• WHAT NEEDS TO BE DONE: Find each line in the records below that contains the word "nearest", and copy those lines.

[Chart comprehension data]
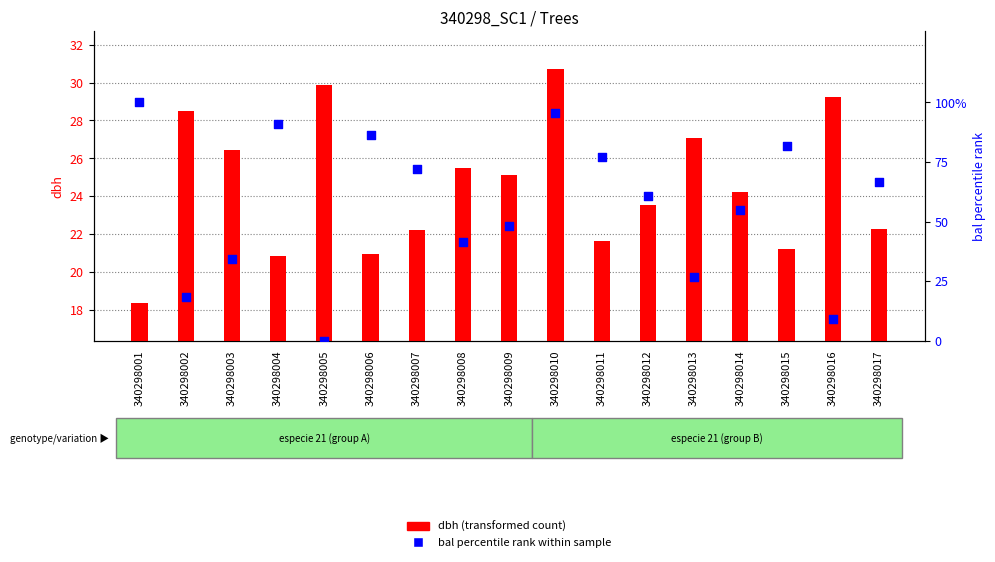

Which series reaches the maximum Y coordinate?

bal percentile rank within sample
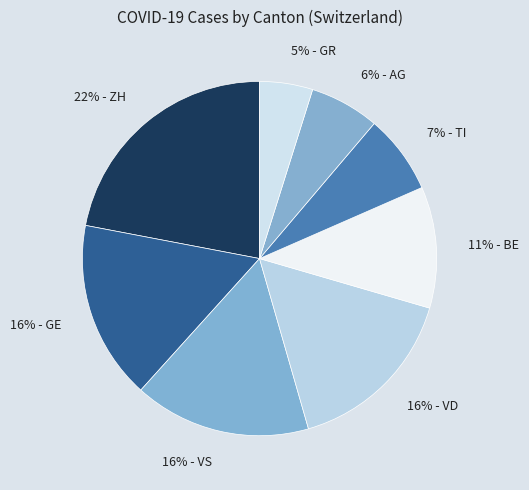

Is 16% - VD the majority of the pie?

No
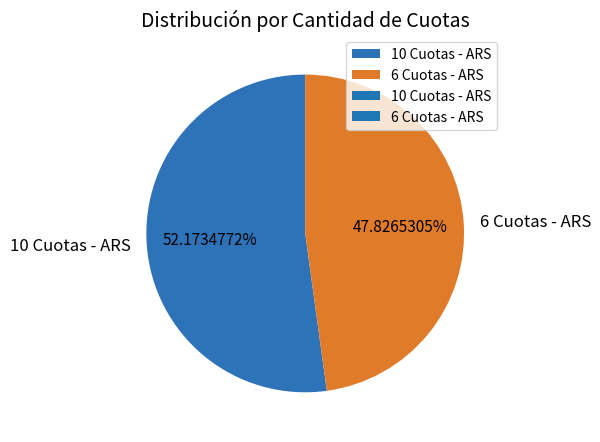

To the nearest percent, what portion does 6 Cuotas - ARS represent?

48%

• RESPONSE FOR THIS EXERCISE:
To the nearest percent, what portion does 6 Cuotas - ARS represent?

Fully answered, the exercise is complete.